Traditional MMOs from powerful developers are archaic. World of Warcraft was the beginning of the end. It took too many subs, brought too many diverse gamer types to the genre, and over time deteriorated with its catering to players the essence of the classic MMO: a struggle against a paradigm. Blizzard attempted a paradigm shift when they started instituting daily quests, gear redundancy/solvency, and then raid equality. More options is not always better. Playing to the crowd is almost never a good option. Governments fail because of it. Companies fail because of it. And now an entire genre of video game is collapsing because of it. EverQuest developers never listened to their player base. Furor and Tigole constantly bashed their decisions, yet they still drove their guilds ahead and praised certain aspects of the game. Through their struggle and grief players forged alliances with other members of their community. The entire process is akin to the drill instructor instilling mutual hatred towards himself amongst his maggots; the most important part of being a leader is leading, which means doing potentially self-damning things for the greater good. Producers and developers don't do that anymore. They take the easy road. They gather information, read forums, do podcasts and create transparency in an effort to build a trust with the players, but trust isn't earned through succumbing to the whims of the mob. That was the downfall of Rome.

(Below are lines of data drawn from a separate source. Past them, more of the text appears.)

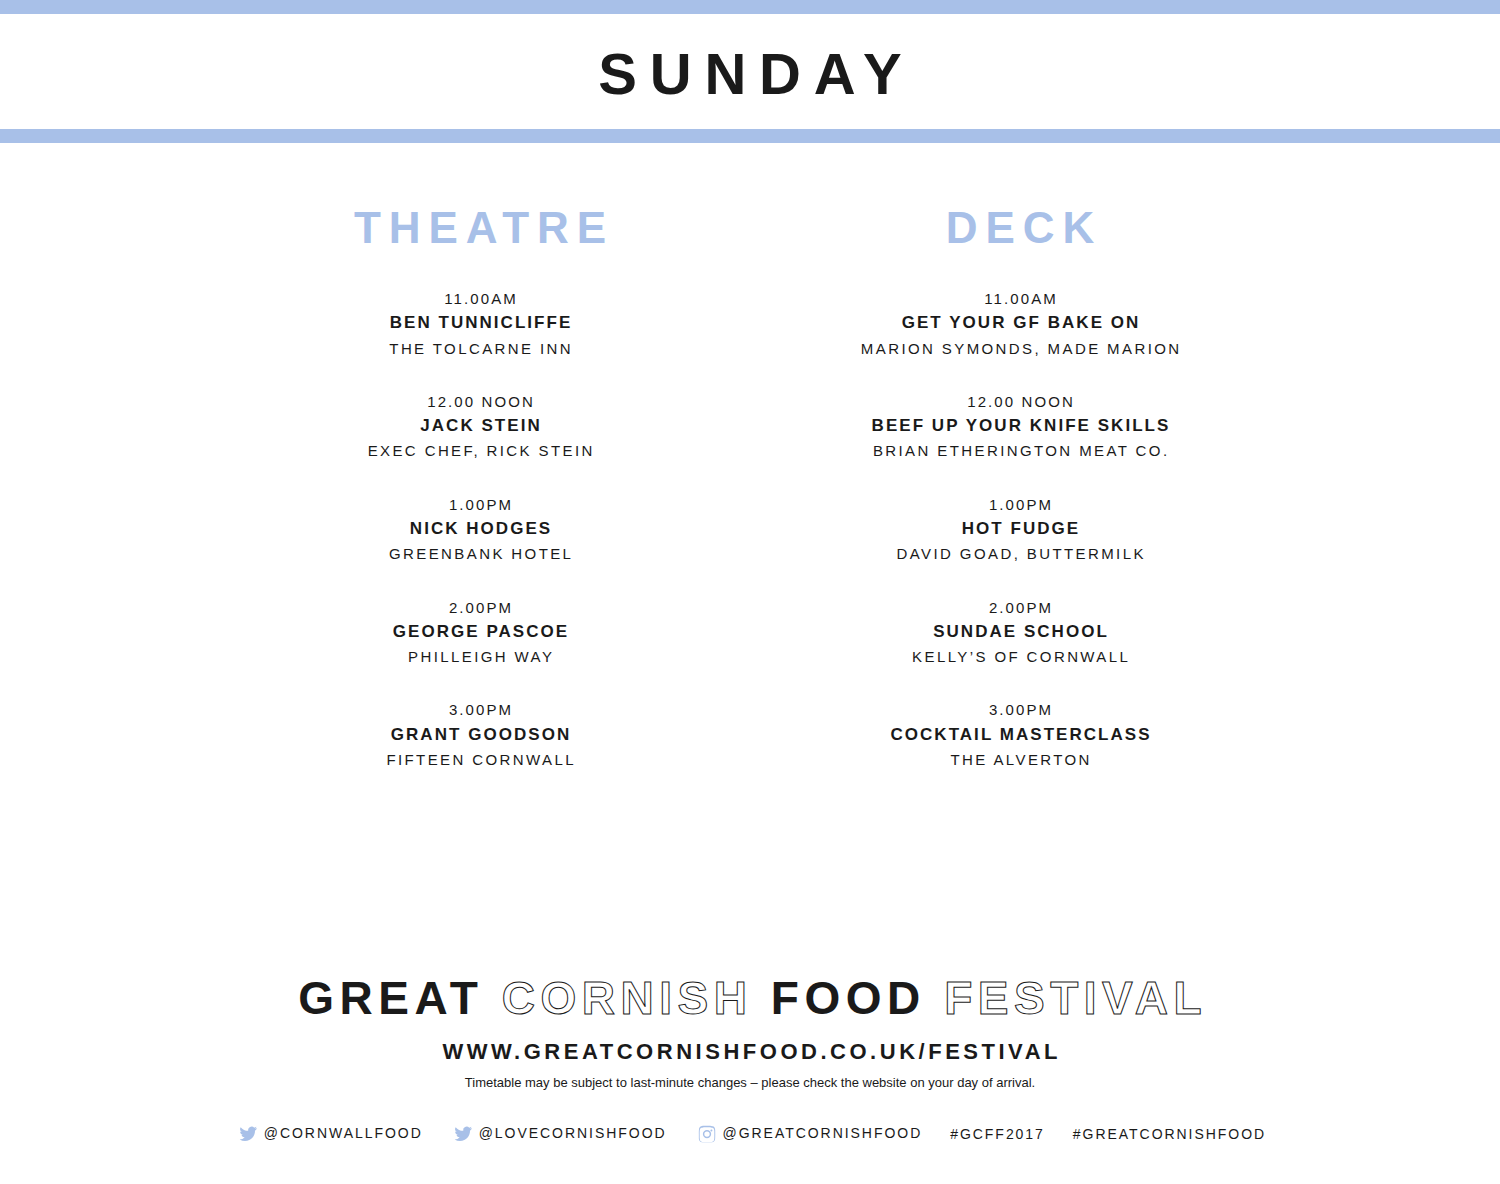SUNDAY
THEATRE
11.00AM BEN TUNNICLIFFE THE TOLCARNE INN
12.00 NOON JACK STEIN EXEC CHEF, RICK STEIN
1.00PM NICK HODGES GREENBANK HOTEL
2.00PM GEORGE PASCOE PHILLEIGH WAY
3.00PM GRANT GOODSON FIFTEEN CORNWALL
DECK
11.00AM GET YOUR GF BAKE ON MARION SYMONDS, MADE MARION
12.00 NOON BEEF UP YOUR KNIFE SKILLS BRIAN ETHERINGTON MEAT CO.
1.00PM HOT FUDGE DAVID GOAD, BUTTERMILK
2.00PM SUNDAE SCHOOL KELLY’S OF CORNWALL
3.00PM COCKTAIL MASTERCLASS THE ALVERTON
GREAT CORNISH FOOD FESTIVAL
WWW.GREATCORNISHFOOD.CO.UK/FESTIVAL
Timetable may be subject to last-minute changes – please check the website on your day of arrival.
@CORNWALLFOOD @LOVECORNISHFOOD @GREATCORNISHFOOD #GCFF2017 #GREATCORNISHFOOD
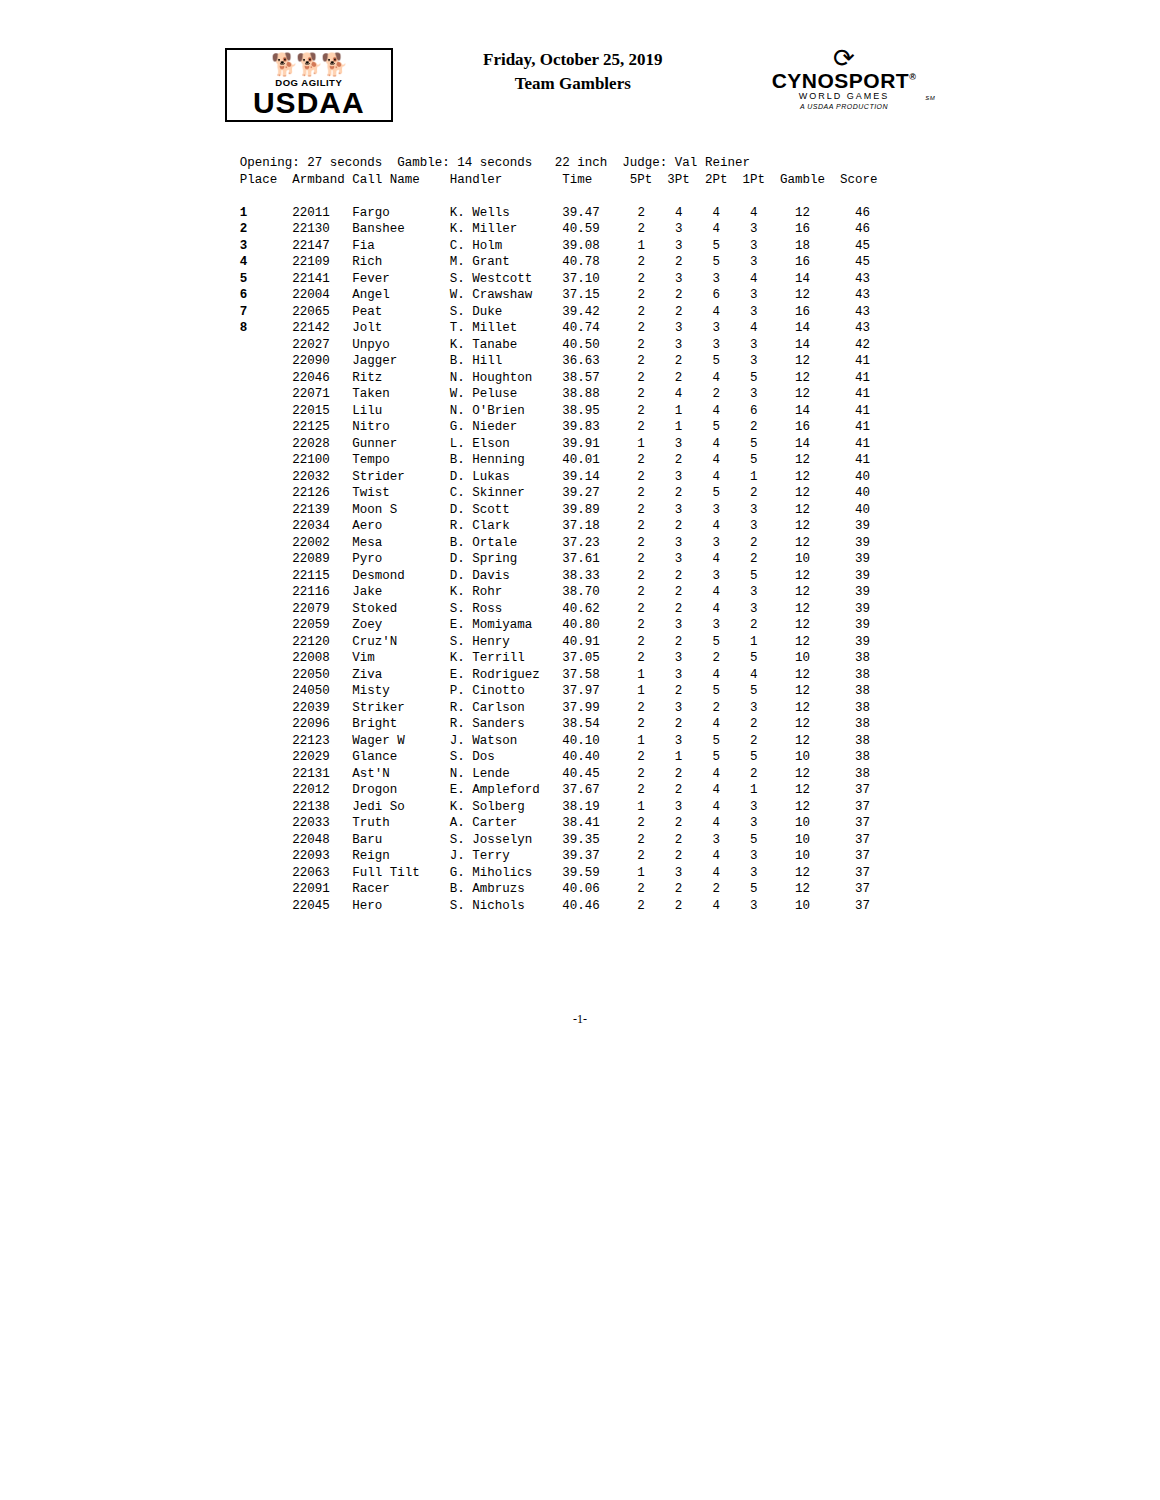🐕 🐕 🐕
DOG AGILITY
USDAA
Friday, October 25, 2019
Team Gamblers
⟳
CYNOSPORT®
WORLD GAMES
A USDAA PRODUCTIONSM
  Opening: 27 seconds  Gamble: 14 seconds   22 inch  Judge: Val Reiner
  Place  Armband Call Name    Handler        Time     5Pt  3Pt  2Pt  1Pt  Gamble  Score

  1      22011   Fargo        K. Wells       39.47     2    4    4    4     12      46
  2      22130   Banshee      K. Miller      40.59     2    3    4    3     16      46
  3      22147   Fia          C. Holm        39.08     1    3    5    3     18      45
  4      22109   Rich         M. Grant       40.78     2    2    5    3     16      45
  5      22141   Fever        S. Westcott    37.10     2    3    3    4     14      43
  6      22004   Angel        W. Crawshaw    37.15     2    2    6    3     12      43
  7      22065   Peat         S. Duke        39.42     2    2    4    3     16      43
  8      22142   Jolt         T. Millet      40.74     2    3    3    4     14      43
         22027   Unpyo        K. Tanabe      40.50     2    3    3    3     14      42
         22090   Jagger       B. Hill        36.63     2    2    5    3     12      41
         22046   Ritz         N. Houghton    38.57     2    2    4    5     12      41
         22071   Taken        W. Peluse      38.88     2    4    2    3     12      41
         22015   Lilu         N. O'Brien     38.95     2    1    4    6     14      41
         22125   Nitro        G. Nieder      39.83     2    1    5    2     16      41
         22028   Gunner       L. Elson       39.91     1    3    4    5     14      41
         22100   Tempo        B. Henning     40.01     2    2    4    5     12      41
         22032   Strider      D. Lukas       39.14     2    3    4    1     12      40
         22126   Twist        C. Skinner     39.27     2    2    5    2     12      40
         22139   Moon S       D. Scott       39.89     2    3    3    3     12      40
         22034   Aero         R. Clark       37.18     2    2    4    3     12      39
         22002   Mesa         B. Ortale      37.23     2    3    3    2     12      39
         22089   Pyro         D. Spring      37.61     2    3    4    2     10      39
         22115   Desmond      D. Davis       38.33     2    2    3    5     12      39
         22116   Jake         K. Rohr        38.70     2    2    4    3     12      39
         22079   Stoked       S. Ross        40.62     2    2    4    3     12      39
         22059   Zoey         E. Momiyama    40.80     2    3    3    2     12      39
         22120   Cruz'N       S. Henry       40.91     2    2    5    1     12      39
         22008   Vim          K. Terrill     37.05     2    3    2    5     10      38
         22050   Ziva         E. Rodriguez   37.58     1    3    4    4     12      38
         24050   Misty        P. Cinotto     37.97     1    2    5    5     12      38
         22039   Striker      R. Carlson     37.99     2    3    2    3     12      38
         22096   Bright       R. Sanders     38.54     2    2    4    2     12      38
         22123   Wager W      J. Watson      40.10     1    3    5    2     12      38
         22029   Glance       S. Dos         40.40     2    1    5    5     10      38
         22131   Ast'N        N. Lende       40.45     2    2    4    2     12      38
         22012   Drogon       E. Ampleford   37.67     2    2    4    1     12      37
         22138   Jedi So      K. Solberg     38.19     1    3    4    3     12      37
         22033   Truth        A. Carter      38.41     2    2    4    3     10      37
         22048   Baru         S. Josselyn    39.35     2    2    3    5     10      37
         22093   Reign        J. Terry       39.37     2    2    4    3     10      37
         22063   Full Tilt    G. Miholics    39.59     1    3    4    3     12      37
         22091   Racer        B. Ambruzs     40.06     2    2    2    5     12      37
         22045   Hero         S. Nichols     40.46     2    2    4    3     10      37
-1-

Now we're left with pay2win models and knock off games whose only ingenuity and diversity are funky graphics and dildo lightsabers. WoW proved you don't have to innovate, you just have to polish and take a passionate interest in what your game is all about. I hate to bring it up, but we need a game that has The Vision. Call it crazy, maniacal overlord tendency, or whatever you want, but these games are supposed to be based around the D&D model where the gamemaster does everything in his power to challenge you and hopefully kill you. Simply put, developers these days have no balls, and it's all our fault. Or better yet, it's the fault of all the people that decided to invade the niche environment that had been created, and with their infection came the parasitic greed that we see so readily in the genre presently.
In the ocean of MMOs all the games are these tightly wound life jackets suffocating the players as they bob around helpless, unlike previously, like in EverQuest, where the game was a giant fucking ship with majestic sails and grizzly pirates shooting muzzle loaders down at the players as they tried to throw grappling hooks onto the deck and hopefully hoist themselves up and snag a piece of loot or two.